Whole plants of the wild rice allopolyploid Oryza minuta and its two diploid progenitors (Image by WANG Qian)
<関連情報>
- https://english.cas.cn/newsroom/research_news/life/202506/t20250623_1046032.shtml
- https://www.pnas.org/doi/10.1073/pnas.2424854122
野生イネの異質倍数体における二倍体化は、断続的かつ漸進的である Diploidization in a wild rice allopolyploid is both episodic and gradual
Xin Wang, Ning Li, Qian Wang, +18 , and Xin-Hui Zou
Proceedings of the National Academy of Sciences Published:June 26, 2025
DOI:https://doi.org/10.1073/pnas.2424854122
Significance
Diploidization plays a crucial role in overcoming the initial challenges following polyploidy and generating novel variation, thereby contributing to the evolutionary success of angiosperms.

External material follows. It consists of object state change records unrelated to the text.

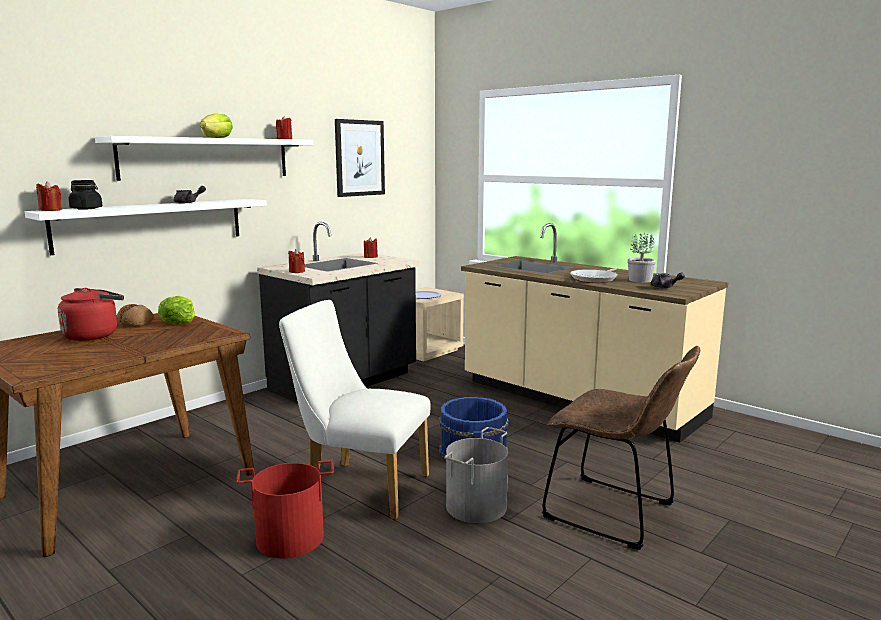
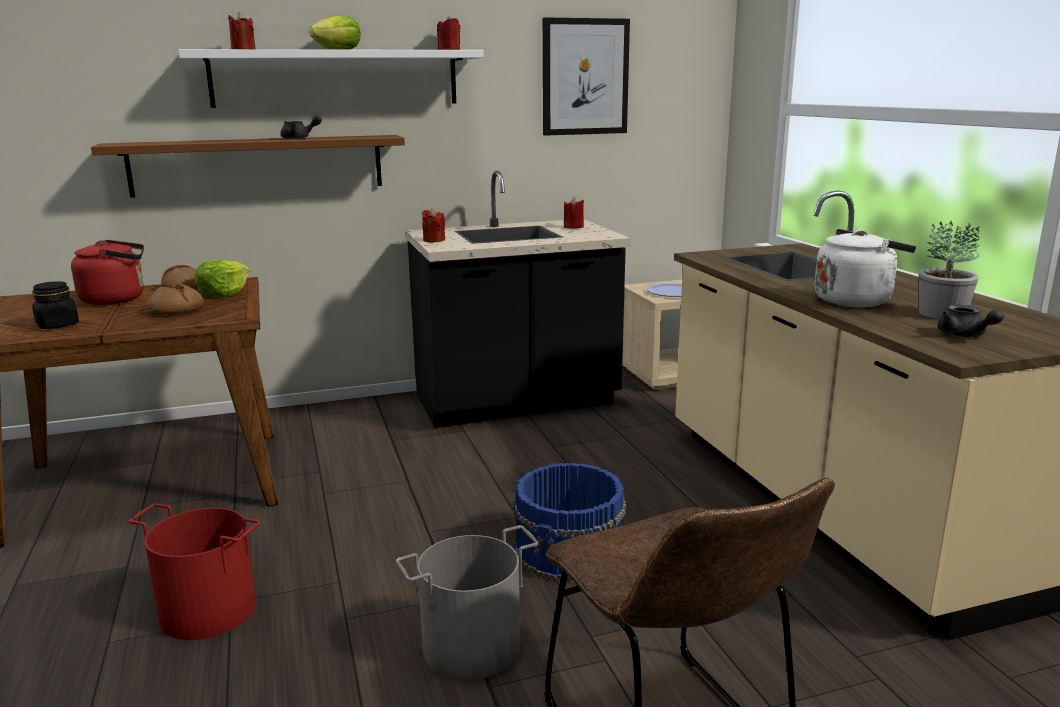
camera: 30 degrees right, 5 degrees up
white shelf [25,199,267,255] -> brown shelf [91,135,405,198]
red candle [36,181,62,211] -> red candle moved to [228,12,256,49]
black jar [69,180,102,210] -> black jar moved to [32,281,79,329]
white chair [279,300,431,520] -> none
frying pan [570,268,618,283] -> white kettle [814,229,916,307]
none -> bread [146,283,204,315]

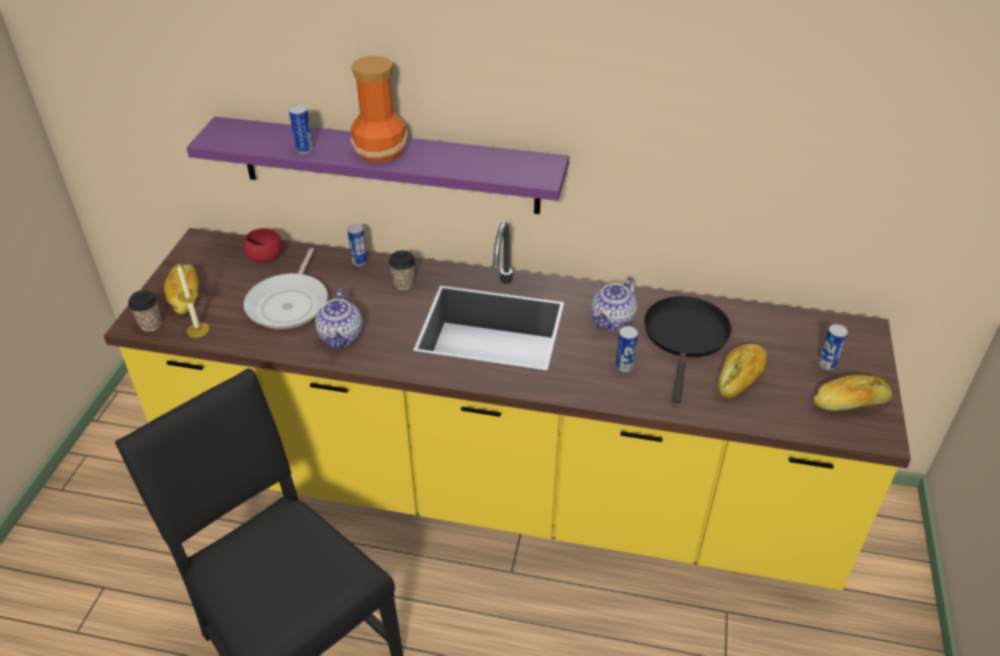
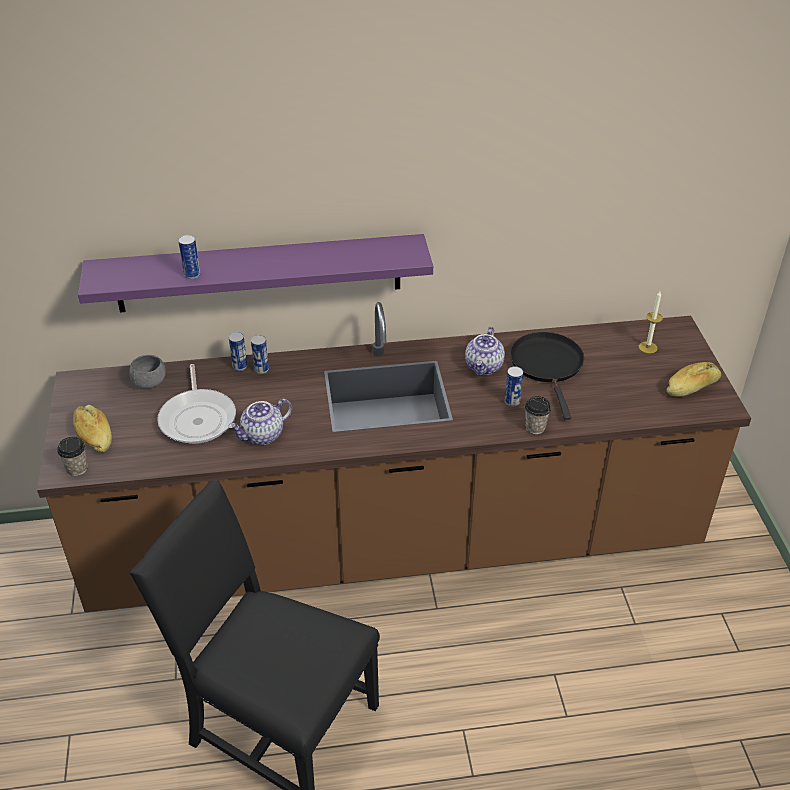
camera: 20 degrees left, 0 degrees up
yellow counter [104,222,911,590] -> brown counter [37,302,751,612]
candle [177,264,209,338] -> candle moved to [639,291,663,354]
red bowl [244,228,282,263] -> grey bowl [129,355,166,389]
teapot [315,289,362,349] -> teapot turned 75 degrees clockwise [228,399,292,445]
vase [351,56,408,163] -> none
cup [388,250,416,290] -> cup moved to [525,396,551,434]
bread [718,344,767,398] -> none
can [818,324,848,371] -> can moved to [251,335,269,374]

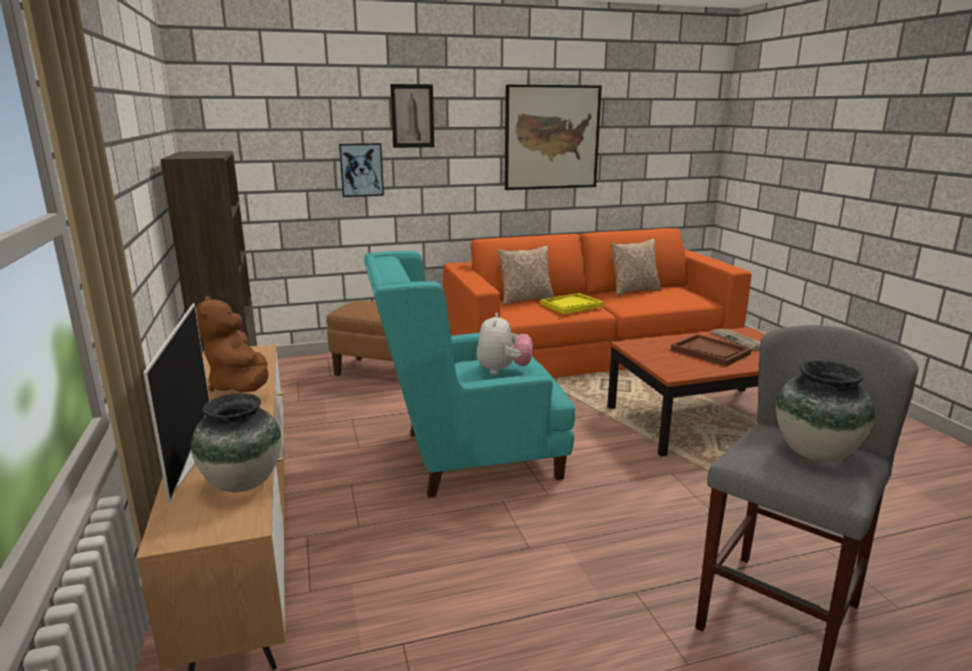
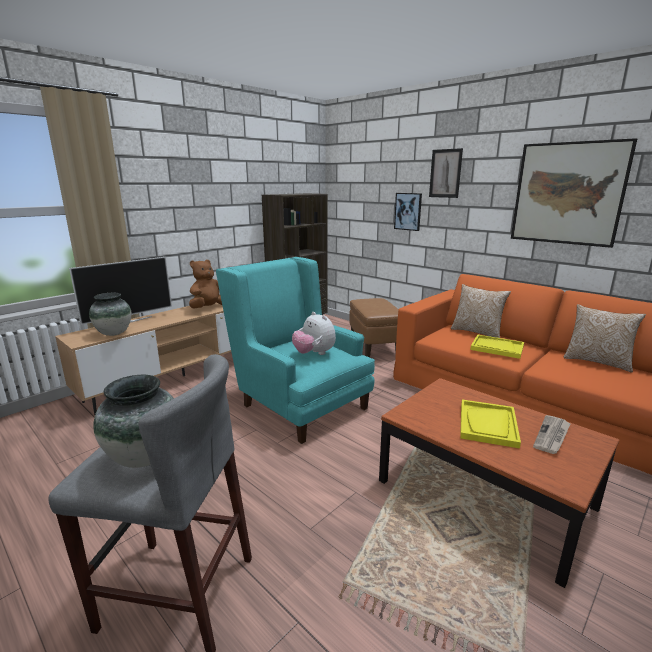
camera: 60 degrees right, 0 degrees up
plush toy [477,313,533,375] -> plush toy turned 75 degrees clockwise [292,312,336,355]
brown tray [671,334,751,366] -> yellow tray [460,400,521,449]

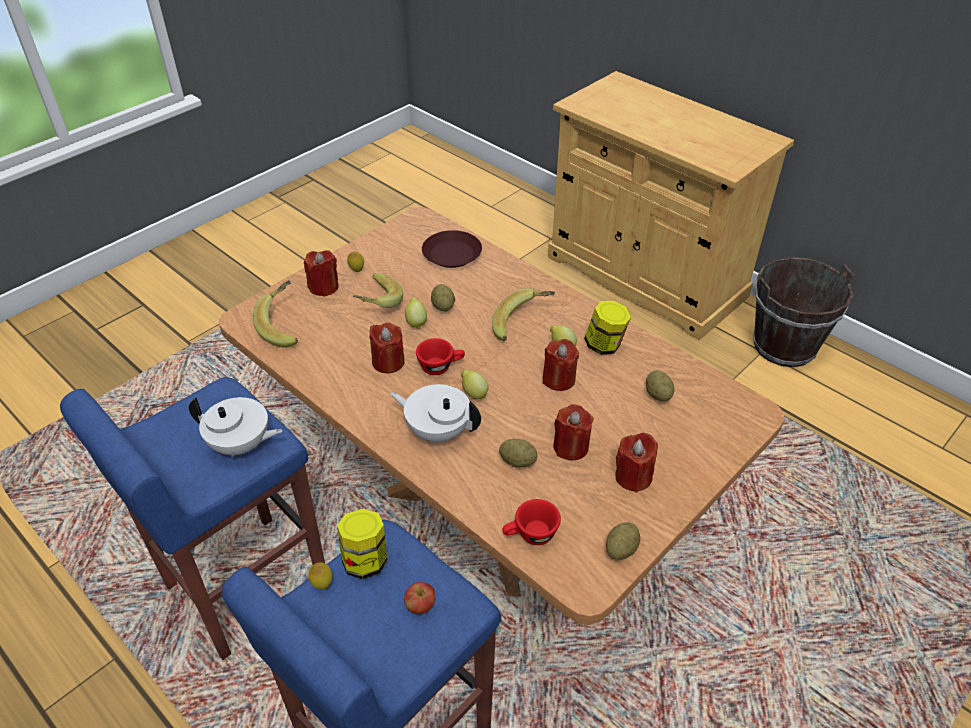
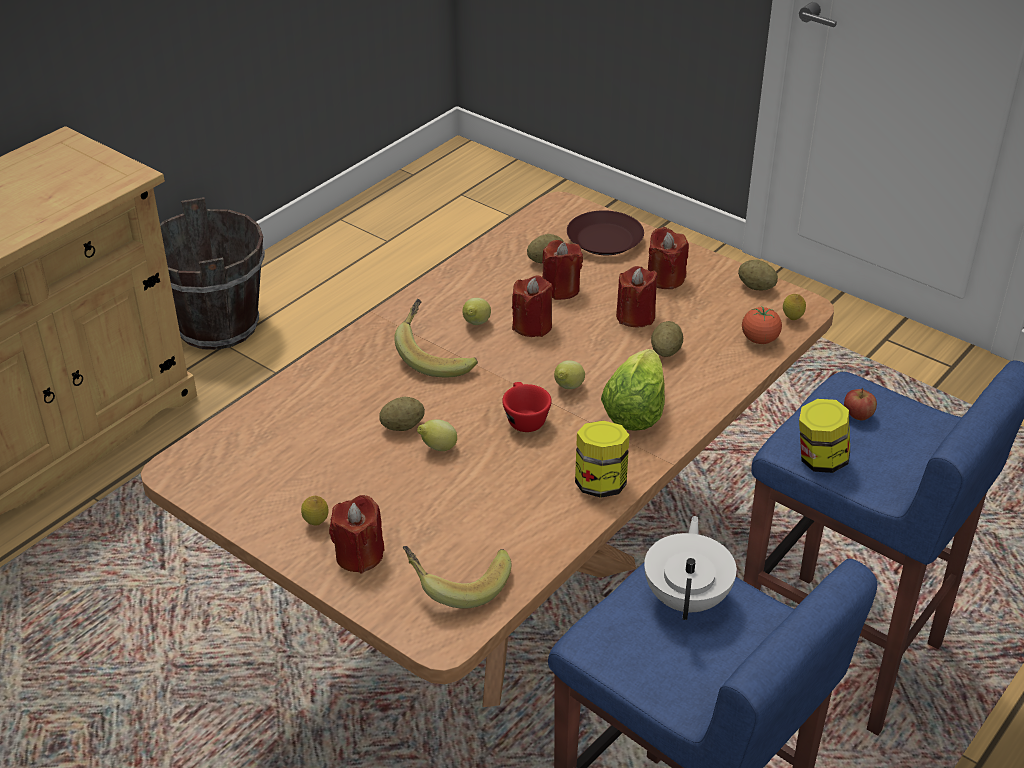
camera: 95 degrees left, 5 degrees down
lemon [308,562,333,590] -> lemon moved to [783,294,806,320]
banana [353,273,403,308] -> none
red candle [369,322,405,373] -> red candle moved to [542,240,583,300]
white teapot [390,384,481,443] -> lettuce [601,349,665,431]
brown plate [422,230,482,268] -> brown plate moved to [567,210,644,255]
red cup [502,499,561,545] -> tomato [742,306,782,344]
jar [584,301,631,355] -> jar moved to [575,420,629,498]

However, the search for general “rules” regarding the tempo and mode of diploidization has been difficult. We demonstrate that a population genomic approach which accounts for variation in parental diploid species is critical for understanding polyploid evolution, not only for discrimination of sources of evolutionary variation but also for ascertaining the tempo of change. Our analyses document how the tempo of diploidization in a single species can be both episodic and gradual, depending on the mutation types, which captures the nature of the independence of the heterogeneous genomic processes lumped under “diploidization.”
Abstract
Polyploid organisms evolve from their initial doubled genomic condition through a number of processes collectively termed diploidization, whose tempo and mode remain poorly understood mainly due to the difficulty of discriminating de novo evolution subsequent to polyploidy from variation inherited from progenitors. Here, we generated chromosome-scale genome assemblies for the wild rice allopolyploid Oryza minuta and its two diploid progenitors, Oryza punctata and Oryza officinalis, and employed a population genomic approach to investigate the diploidization process in O. minuta at the sequence and transcriptomic level. We show that this wild rice allopolyploid originated around 0.7 Mya, and during subsequent diploidization, its two subgenomes have retained highly conserved synteny with the genomes of its extant diploid progenitors. This populational approach allowed us to distinguish parental legacy of inherited variation from postpolyploidy evolution, and our analyses revealed that whereas gene fractionation occurred in an early burst, accumulation of transposable elements (TEs) and homoeologous exchanges has been gradual. Patterns of homoeolog expression bias are highly variable across tissues, with no consistent subgenome expression bias. Our assessments of the impact of DNA methylation, TE distribution, and parental legacy on expression patterns provide some support for the TE load theory (the theory that the TE densities in flanking regions surrounding genes strongly influence expression levels), while also illustrating the complexity of transcription regulation.